Copy out exactly, from the entries that follow, the line holding "pinky dip: (270, 238)", the line holding "ring mcp: (606, 460)", and all lines between them, but no pictures.

==================================================

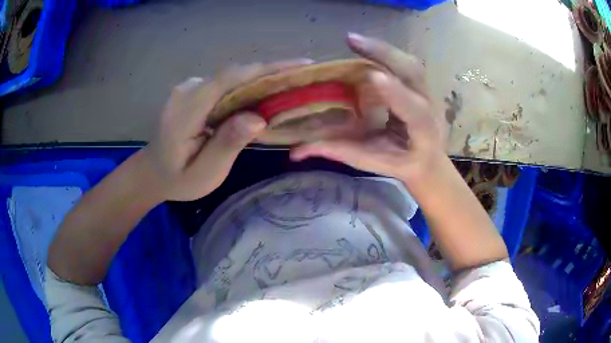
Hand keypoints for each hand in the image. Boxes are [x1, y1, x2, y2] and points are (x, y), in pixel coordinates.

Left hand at [144, 60, 311, 200]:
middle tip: (302, 81)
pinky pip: (225, 84)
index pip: (230, 79)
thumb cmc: (178, 179)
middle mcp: (187, 89)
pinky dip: (246, 88)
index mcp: (186, 109)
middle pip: (234, 75)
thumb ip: (227, 144)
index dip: (266, 70)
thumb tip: (258, 118)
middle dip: (270, 74)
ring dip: (260, 81)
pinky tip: (261, 97)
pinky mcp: (193, 90)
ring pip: (232, 78)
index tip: (300, 66)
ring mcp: (189, 87)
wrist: (152, 172)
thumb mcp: (205, 173)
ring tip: (289, 88)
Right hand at [291, 34, 446, 185]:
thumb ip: (337, 151)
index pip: (413, 110)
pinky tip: (365, 47)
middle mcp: (430, 107)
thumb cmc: (399, 163)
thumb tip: (296, 152)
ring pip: (410, 63)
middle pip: (414, 74)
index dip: (395, 92)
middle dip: (385, 54)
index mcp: (422, 131)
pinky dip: (384, 52)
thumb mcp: (369, 162)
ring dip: (382, 49)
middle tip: (352, 41)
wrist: (427, 160)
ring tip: (353, 40)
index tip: (372, 74)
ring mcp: (428, 92)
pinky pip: (404, 62)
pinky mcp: (420, 84)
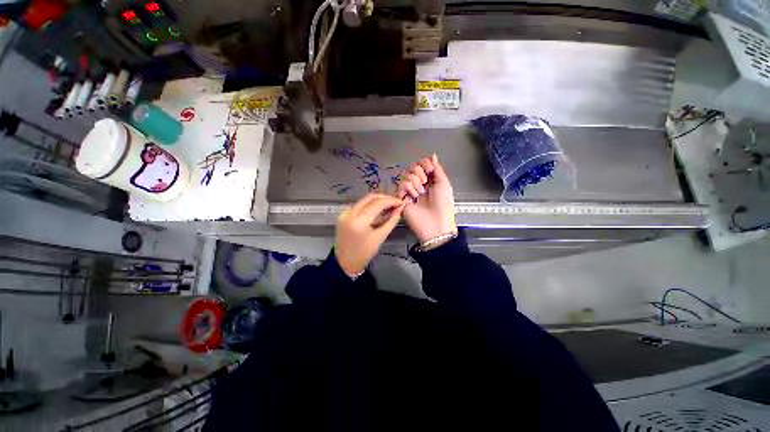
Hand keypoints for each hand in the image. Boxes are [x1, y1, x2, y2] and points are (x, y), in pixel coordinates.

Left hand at [335, 193, 405, 276]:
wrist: (345, 262)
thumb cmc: (364, 253)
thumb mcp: (380, 237)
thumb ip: (391, 221)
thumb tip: (399, 209)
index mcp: (359, 221)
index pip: (377, 204)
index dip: (391, 201)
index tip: (401, 202)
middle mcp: (350, 213)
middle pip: (370, 198)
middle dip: (384, 198)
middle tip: (395, 202)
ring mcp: (344, 213)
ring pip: (364, 200)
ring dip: (377, 201)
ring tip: (389, 206)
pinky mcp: (343, 215)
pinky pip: (359, 206)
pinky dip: (369, 206)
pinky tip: (377, 211)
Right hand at [398, 154, 456, 242]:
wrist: (435, 223)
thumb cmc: (443, 204)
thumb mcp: (444, 184)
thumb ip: (437, 169)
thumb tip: (432, 155)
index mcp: (430, 180)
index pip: (422, 164)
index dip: (424, 164)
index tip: (430, 169)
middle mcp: (419, 184)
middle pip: (412, 167)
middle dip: (420, 172)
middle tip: (425, 183)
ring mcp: (409, 191)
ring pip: (406, 175)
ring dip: (415, 182)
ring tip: (420, 194)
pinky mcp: (401, 198)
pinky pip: (401, 185)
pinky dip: (409, 189)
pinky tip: (413, 197)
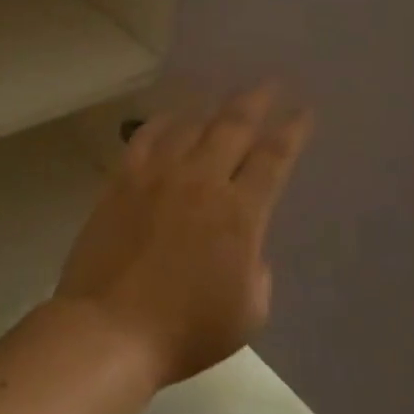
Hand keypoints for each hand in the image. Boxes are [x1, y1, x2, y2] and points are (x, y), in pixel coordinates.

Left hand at [54, 84, 311, 387]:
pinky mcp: (123, 181)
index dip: (292, 130)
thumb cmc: (185, 331)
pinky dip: (164, 120)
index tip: (303, 111)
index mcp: (240, 214)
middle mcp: (201, 182)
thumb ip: (257, 268)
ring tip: (224, 93)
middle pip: (234, 126)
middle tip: (270, 82)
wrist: (110, 329)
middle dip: (257, 100)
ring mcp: (158, 177)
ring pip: (190, 125)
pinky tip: (172, 115)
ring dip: (212, 105)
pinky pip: (146, 137)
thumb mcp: (248, 312)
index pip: (273, 158)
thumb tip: (247, 244)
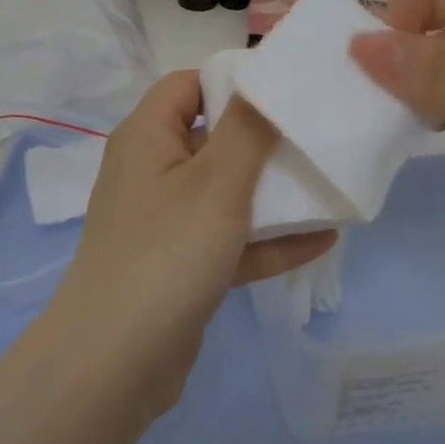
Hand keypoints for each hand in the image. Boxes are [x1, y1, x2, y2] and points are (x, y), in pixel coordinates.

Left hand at [46, 72, 335, 415]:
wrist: (116, 365)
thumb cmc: (166, 251)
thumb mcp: (216, 181)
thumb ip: (248, 127)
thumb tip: (265, 77)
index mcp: (148, 136)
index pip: (189, 84)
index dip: (234, 80)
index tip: (287, 89)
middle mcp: (153, 170)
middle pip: (213, 137)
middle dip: (264, 137)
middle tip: (318, 133)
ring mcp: (167, 221)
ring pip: (226, 192)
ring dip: (273, 191)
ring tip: (328, 182)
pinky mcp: (183, 266)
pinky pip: (232, 239)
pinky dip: (270, 238)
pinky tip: (324, 238)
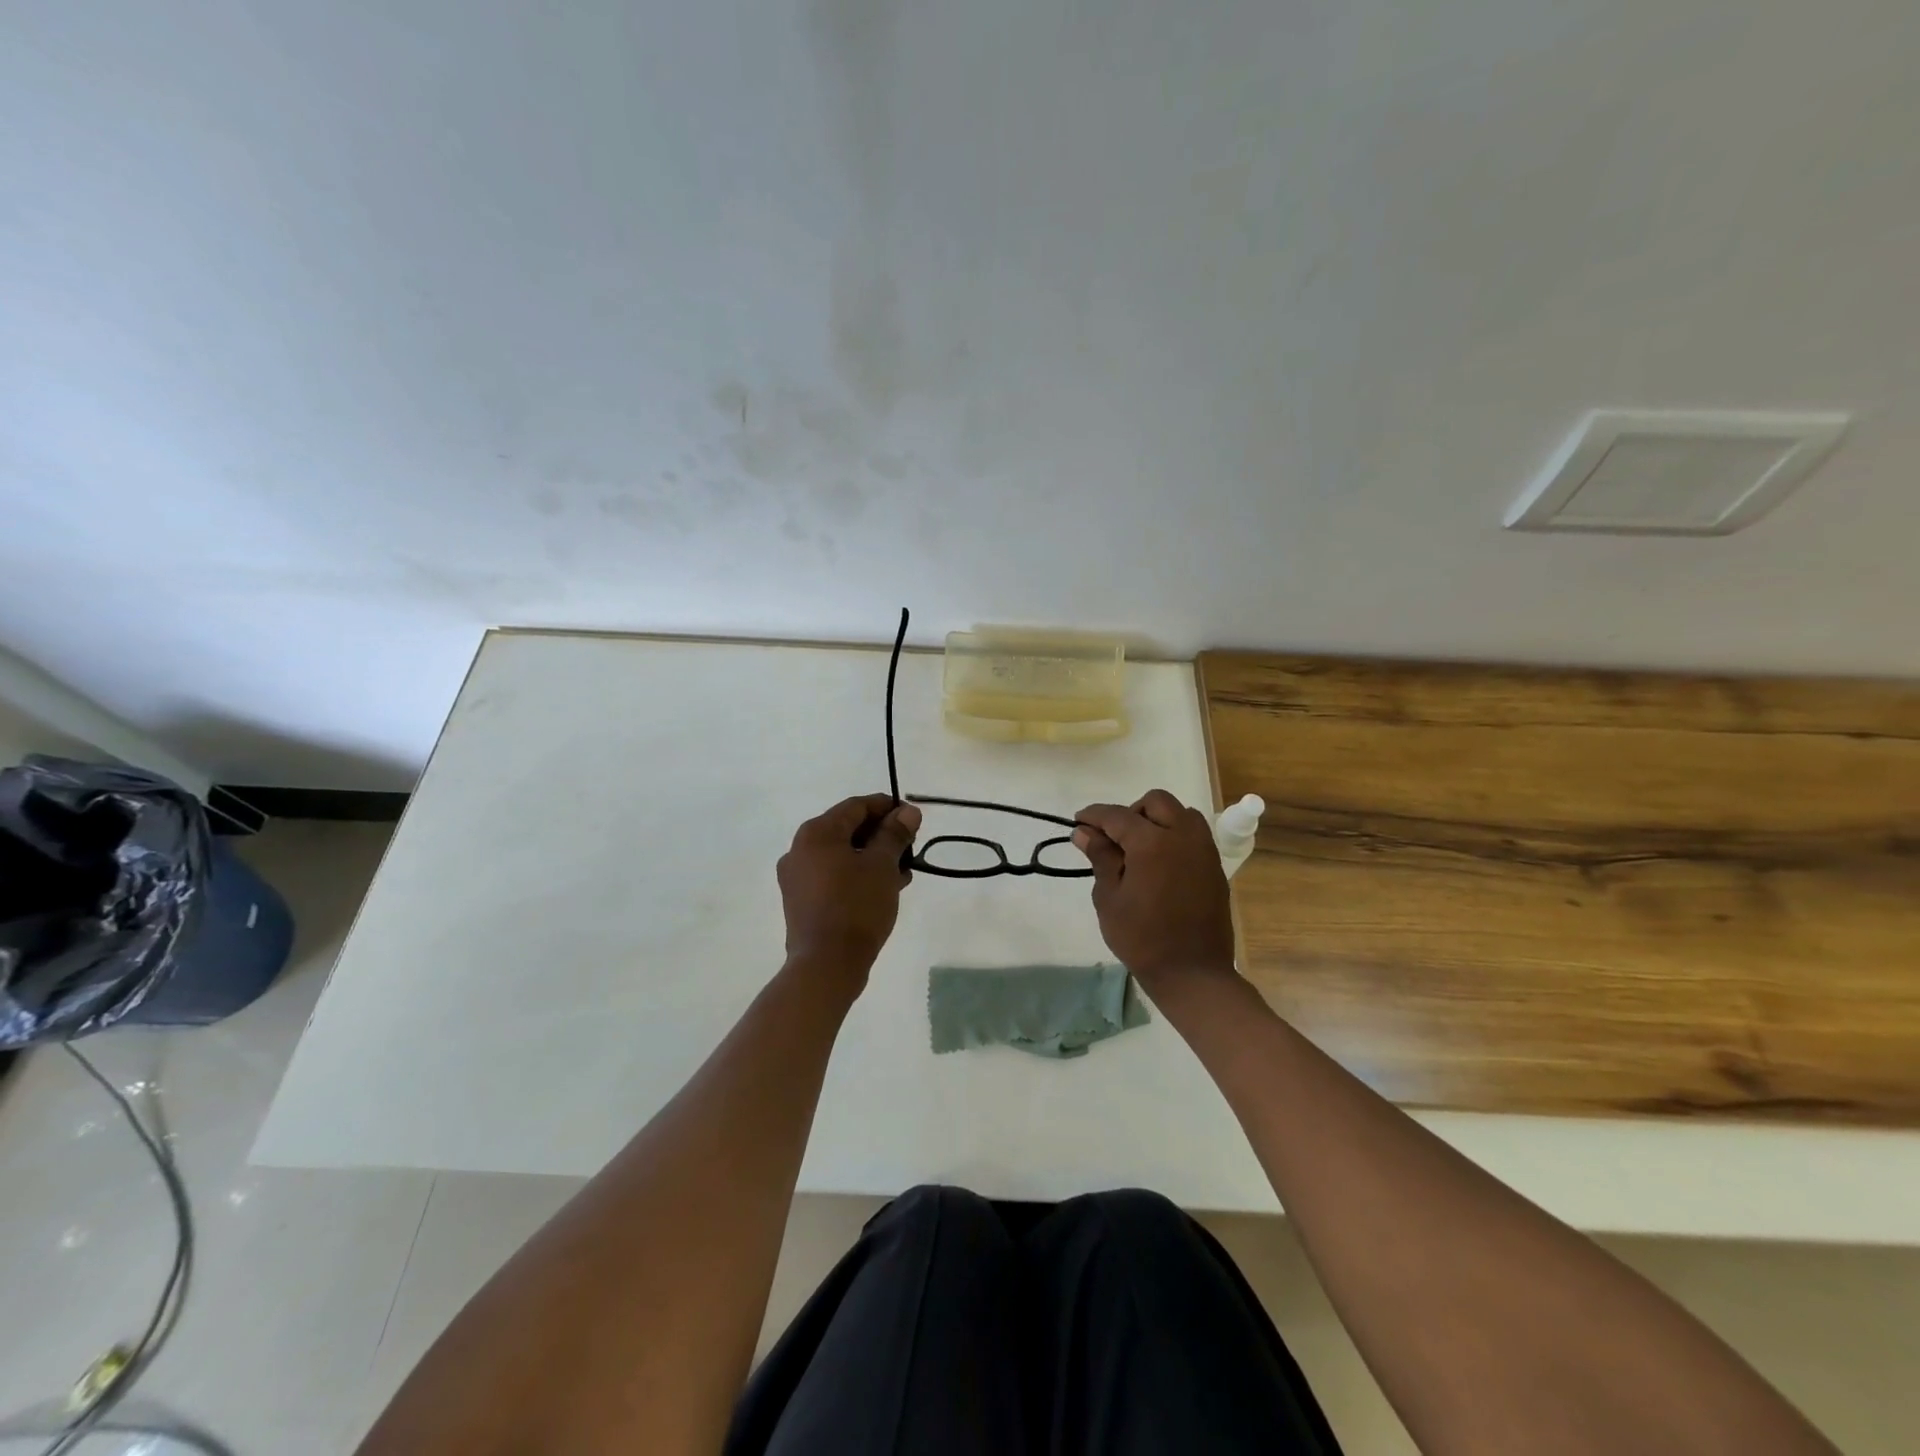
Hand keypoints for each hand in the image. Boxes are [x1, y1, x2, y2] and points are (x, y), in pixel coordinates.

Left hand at [778, 794, 921, 983]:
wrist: (826, 965)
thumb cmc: (856, 906)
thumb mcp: (883, 866)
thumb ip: (895, 834)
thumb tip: (908, 811)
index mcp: (816, 832)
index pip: (856, 806)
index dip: (888, 808)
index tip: (914, 819)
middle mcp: (799, 849)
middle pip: (847, 829)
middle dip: (882, 835)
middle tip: (911, 847)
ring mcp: (797, 877)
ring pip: (842, 855)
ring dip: (872, 857)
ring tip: (903, 872)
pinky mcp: (801, 901)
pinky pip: (833, 876)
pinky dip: (858, 875)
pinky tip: (884, 888)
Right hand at [1073, 789, 1236, 998]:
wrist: (1192, 973)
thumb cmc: (1142, 938)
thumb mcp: (1109, 898)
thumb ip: (1100, 857)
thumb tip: (1085, 832)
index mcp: (1152, 842)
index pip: (1117, 815)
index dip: (1094, 815)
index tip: (1078, 822)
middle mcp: (1182, 836)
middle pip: (1156, 802)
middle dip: (1131, 812)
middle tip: (1114, 838)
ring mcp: (1203, 850)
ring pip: (1181, 813)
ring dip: (1158, 820)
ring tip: (1141, 848)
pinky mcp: (1214, 866)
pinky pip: (1194, 834)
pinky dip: (1175, 836)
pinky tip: (1161, 863)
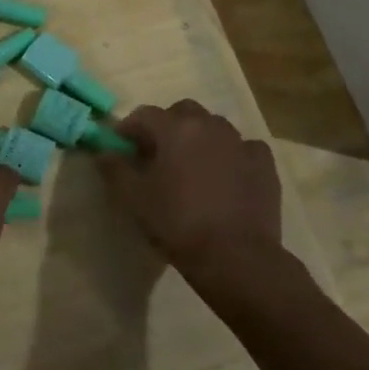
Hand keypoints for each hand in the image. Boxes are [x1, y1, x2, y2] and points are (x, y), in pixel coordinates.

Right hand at [98, 100, 282, 290]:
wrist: (235, 257)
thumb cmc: (176, 223)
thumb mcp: (133, 199)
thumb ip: (115, 170)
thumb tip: (104, 153)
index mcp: (174, 129)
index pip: (144, 115)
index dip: (129, 128)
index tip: (121, 147)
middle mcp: (209, 125)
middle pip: (182, 112)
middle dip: (167, 126)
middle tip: (158, 154)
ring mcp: (240, 142)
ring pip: (214, 127)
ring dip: (200, 138)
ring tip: (193, 165)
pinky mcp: (264, 164)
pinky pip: (244, 148)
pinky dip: (232, 155)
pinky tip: (228, 175)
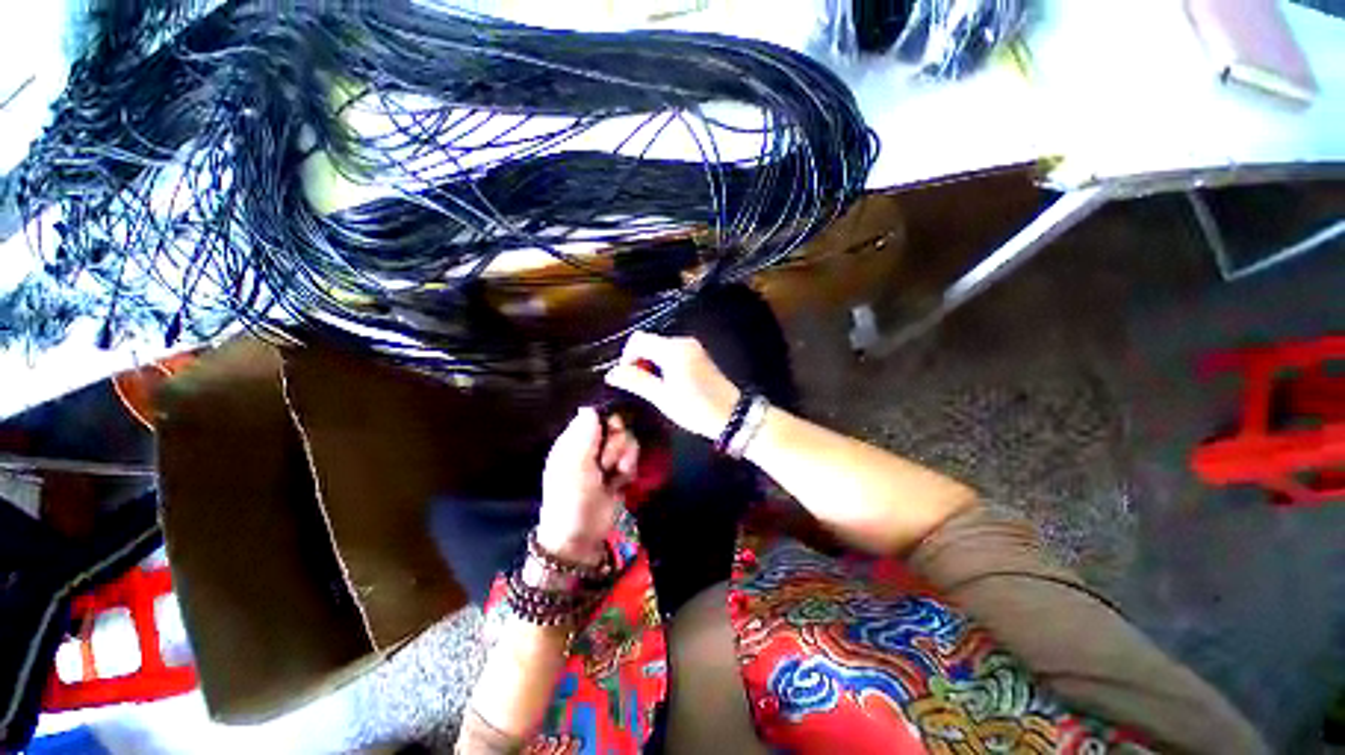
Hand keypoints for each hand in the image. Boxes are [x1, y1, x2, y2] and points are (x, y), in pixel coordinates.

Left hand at [537, 408, 638, 564]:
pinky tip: (620, 483)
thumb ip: (585, 435)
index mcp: (574, 441)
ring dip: (625, 458)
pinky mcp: (619, 472)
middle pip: (617, 427)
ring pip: (628, 442)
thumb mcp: (575, 466)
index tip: (609, 434)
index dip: (607, 422)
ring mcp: (606, 460)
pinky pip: (632, 459)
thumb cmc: (572, 498)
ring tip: (614, 476)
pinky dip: (629, 470)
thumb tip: (590, 408)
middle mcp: (591, 446)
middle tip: (607, 463)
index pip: (596, 416)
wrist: (581, 535)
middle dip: (617, 444)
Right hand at [604, 331, 740, 440]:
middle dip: (638, 360)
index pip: (638, 340)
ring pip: (660, 347)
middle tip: (638, 386)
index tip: (627, 378)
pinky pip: (672, 352)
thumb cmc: (696, 408)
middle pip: (649, 342)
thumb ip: (637, 382)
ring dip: (650, 363)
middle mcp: (683, 342)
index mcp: (673, 349)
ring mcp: (693, 347)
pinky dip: (663, 364)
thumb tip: (611, 373)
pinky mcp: (698, 355)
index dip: (627, 357)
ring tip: (652, 388)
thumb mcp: (662, 397)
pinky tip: (666, 383)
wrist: (732, 415)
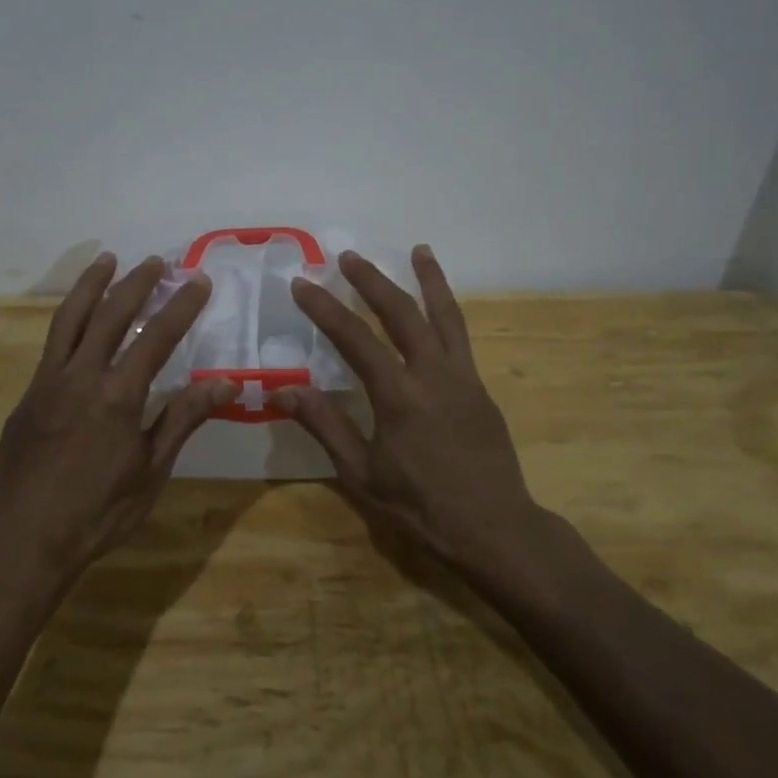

==================================================

▸ OUTPUT OF THE TASK:
pinky dip: (270, 238)
pinky tip: (324, 238)
Hand keypoints for each hand in the image. Boxes are [x1, y1, x2, y2] and points are (x, y), in pixel coordinates.

Left hand at [778, 794, 921, 983]:
wrist: (826, 965)
thumb cmc: (856, 906)
thumb mcp: (883, 866)
thumb ip: (895, 834)
thumb tip: (908, 811)
index mcp: (816, 832)
index pip: (856, 806)
index dip: (888, 808)
index tip: (914, 819)
middle mcp: (799, 849)
middle pip: (847, 829)
middle dip: (882, 835)
middle tip: (911, 847)
ring mcp: (797, 877)
ring pip: (842, 855)
ring dip: (872, 857)
ring tip: (903, 872)
pinky mcp: (801, 901)
pinky pip: (833, 876)
pinky dip: (858, 875)
pinky tip: (884, 888)
Right hand at [1073, 789, 1236, 998]:
wrist: (1192, 973)
thumb cmc: (1142, 938)
thumb mcp: (1109, 898)
thumb ip: (1100, 857)
thumb tip: (1085, 832)
index mcp: (1152, 842)
index pip: (1117, 815)
index dip: (1094, 815)
index tip: (1078, 822)
middle mcp: (1182, 836)
middle pip: (1156, 802)
middle dip: (1131, 812)
middle tip: (1114, 838)
ring mcp: (1203, 850)
ring pip: (1181, 813)
ring dip: (1158, 820)
ring tip: (1141, 848)
pinky mcp: (1214, 866)
pinky pip: (1194, 834)
pinky dip: (1175, 836)
pinky tip: (1161, 863)
Hand keypoints for each hand in the image. Boxes are [x1, y1, x2, y2] and points are (x, y), in pixel coordinates.

Right hand at [98, 100, 282, 290]:
wrist: (235, 257)
thumb cmc: (176, 223)
thumb mcp: (133, 199)
thumb ip: (115, 170)
thumb tip: (104, 153)
index mcp: (174, 129)
index pip: (144, 115)
index dip: (129, 128)
index tip: (121, 147)
middle mcp: (209, 125)
middle pip: (182, 112)
middle dip: (167, 126)
middle tip: (158, 154)
ring mcp: (240, 142)
ring pip: (214, 127)
ring dip: (200, 138)
ring tip: (193, 165)
pinky mcp: (264, 164)
pinky pip: (244, 148)
pinky dip: (232, 155)
pinky tip: (228, 175)
Hand keypoints for each hand in the image. Boxes are [x1, y1, x2, y2] and points are (x, y), in pixel coordinates.

Left hand at [537, 408, 638, 564]:
pinky tip: (620, 483)
thumb ip: (585, 435)
index mcp: (574, 441)
ring dip: (625, 458)
pinky mcp: (619, 472)
middle pip: (617, 427)
ring pip: (628, 442)
thumb mcp: (575, 466)
index tip: (609, 434)
index dip: (607, 422)
ring mcp: (606, 460)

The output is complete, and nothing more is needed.